Readers Write: Nassau’s three pillars of nihilism

The Island Now

Having any kind of interest in public policy is perhaps the most depressing affliction of our times.

Recently, a reporter for a financial website posted a tweet about the bill he received from Mount Sinai Hospital for a perfectly normal childbirth, without even the use of an anesthetic. His wife was billed $27,015.57. Even the baby was billed as well, in the amount of $27,355.46. Welcome to America, kid.

Mount Sinai is a “non-profit” hospital with a 501(c)3 designation. The CEO, Dr. Kenneth Davis, was paid $12.4 million in cash compensation. The head of the United Kingdom’s National Health Service, by comparison, earns the equivalent of just under $300,000. Mr. Davis runs one hospital chain. The NHS chief runs an entire nation’s.

Aside from the unthinking rejection of those who claim that this country can’t “afford” a nationalized health system as say, that of Slovenia’s, this is beginning to distort Long Island’s economy.

Our local government and tax structure is so warped, only an organization that operates on the basis of this kind of industrial-scale theft has any chance of survival. Unfortunately, our political class is attracted to money like flies on dung and is then so incentivized to aid and abet it. To do otherwise, to structure our local government to actually function with any level of normal staffing, scale, or cost, would end the deeply embedded network of grift as they know it, and they cannot risk that.

Even if it would prevent the continued erosion of a balanced economy. So this becomes the only game in town, especially since our thoroughly corrupted IDA can’t even bribe it’s way out of a paper bag.

So it was with some dismay that I read that Nassau County is considering eliminating fees for the establishment of non-profit buildings and organizations situated here. Except this isn’t being done for the benefit of the Sisters of Charity.
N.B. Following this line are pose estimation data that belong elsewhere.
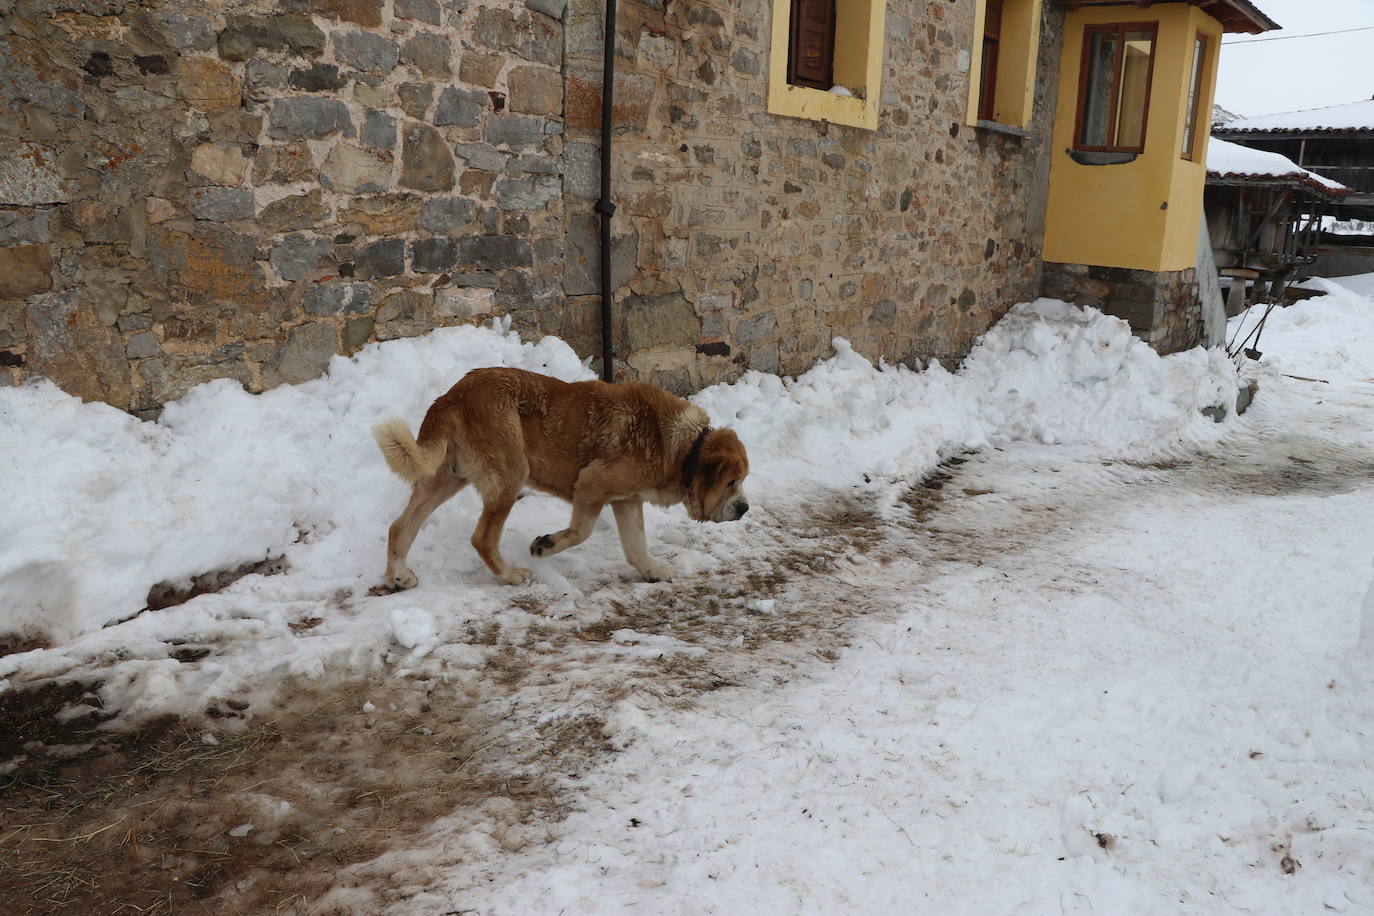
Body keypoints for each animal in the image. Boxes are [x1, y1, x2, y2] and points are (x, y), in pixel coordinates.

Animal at [370, 368, 747, 590]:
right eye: (731, 482)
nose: (744, 508)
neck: (685, 449)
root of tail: (453, 395)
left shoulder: (627, 500)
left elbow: (636, 545)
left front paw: (651, 570)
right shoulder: (592, 484)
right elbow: (582, 532)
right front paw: (546, 544)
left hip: (445, 479)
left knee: (401, 527)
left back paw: (398, 576)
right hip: (511, 475)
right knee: (482, 538)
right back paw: (510, 575)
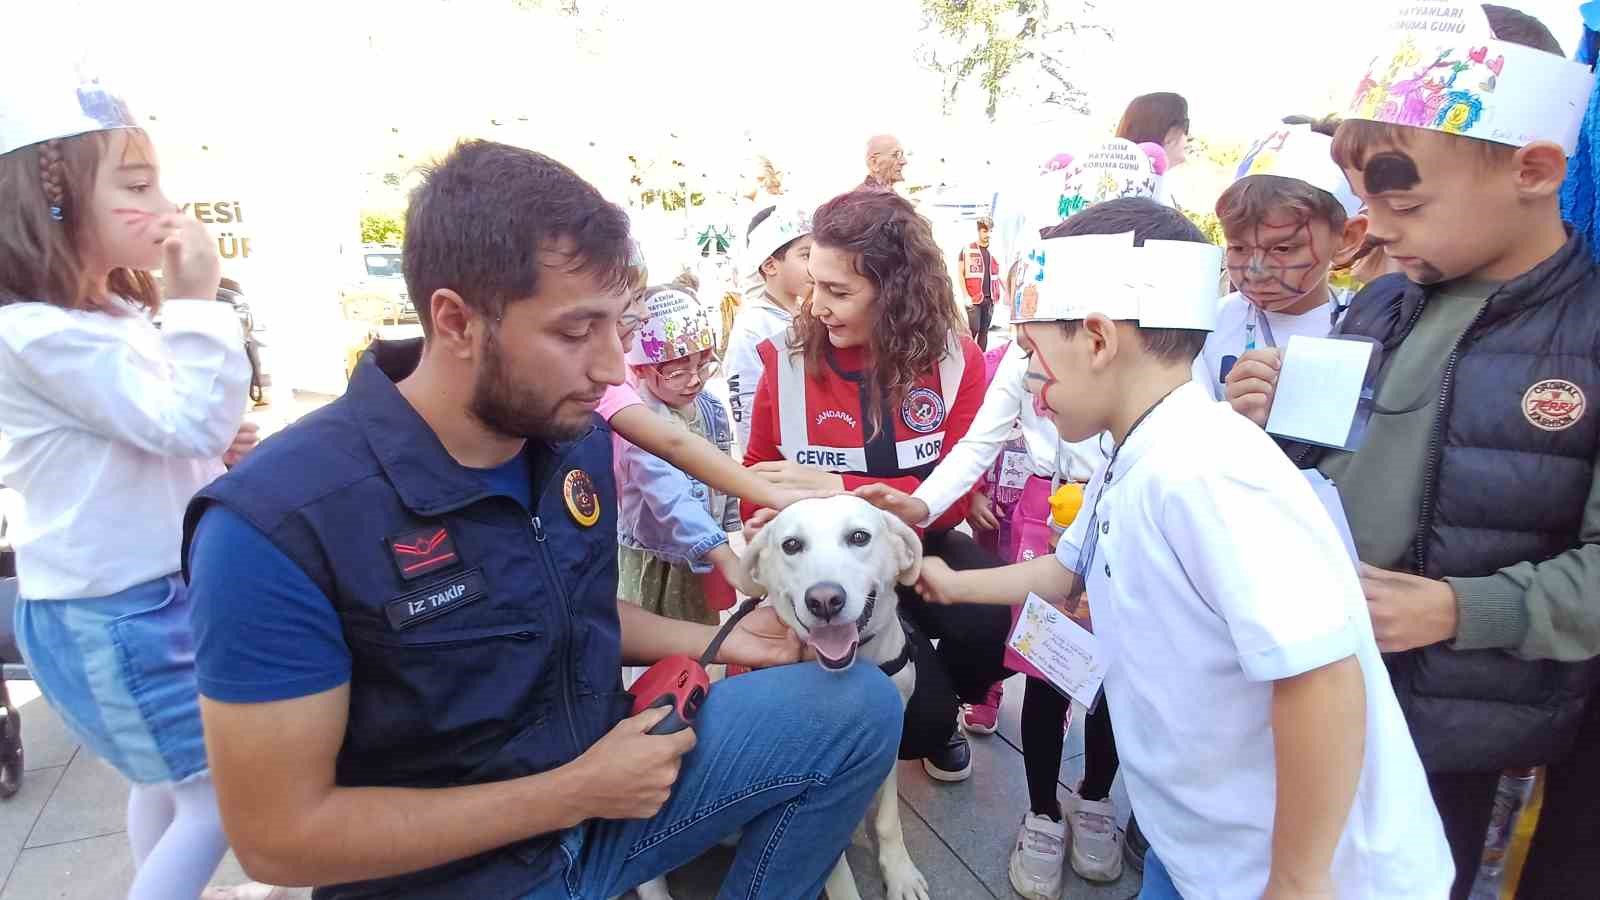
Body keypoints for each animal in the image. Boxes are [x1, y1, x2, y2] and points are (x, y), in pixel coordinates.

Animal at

It’s being done for the benefit of Mount Sinai, Sloan Kettering, and our own hometown health care monopoly, Northwell. When is a “non-profit” not a non-profit? When it does whatever it wants to suit itself, at the expense of the community at large.

One can’t help but notice there is very little business development going on here, except for medical facilities and ancillary services that supply them.

Concurrently, articles appear about yet another manufacturer closing its doors or moving away. If things continue in this manner, there will be three predatory industries left: Public schools, the Civil Service, and health care. No normal industry will be able to thrive. These three pillars of nihilism are eating Long Island alive.

One day, people may wise up and realize that paying for unnecessary lab tests and multiple blood draws to pad salaries and perks is a tremendous waste of resources.

People have to realize the hospital system isn’t designed to keep you out- it’s designed to put you in. The utter lunacy of a hospital chain spending it’s resources on mass marketing for cancer treatment is blithely accepted as a normal facet of our health care delivery system. Spending hundreds of thousands on something as absurd as naming rights to a stadium is judged to be perfectly acceptable.

More dystopian still is that the contributions that pay for these wasteful endeavors are themselves, tax-deductible.

However, not all is doom and gloom: You’ll be happy to know that costs are so beyond what people can afford to pay, hospital systems across the country are beefing up their debt collection departments and hiring staff, the better to harass the afflicted who they have bankrupted ever more effectively. Know why people are afraid of socialized health care? They think their tax dollars will have to fund $50,000 childbirths.

Not anymore, they won’t.

And of course, the political class follows the development money like a puppy, and the ramifications of the ditch they’re steering Nassau’s economy into never occurs to them. Because when it comes to public policy, you could drown these people in a puddle.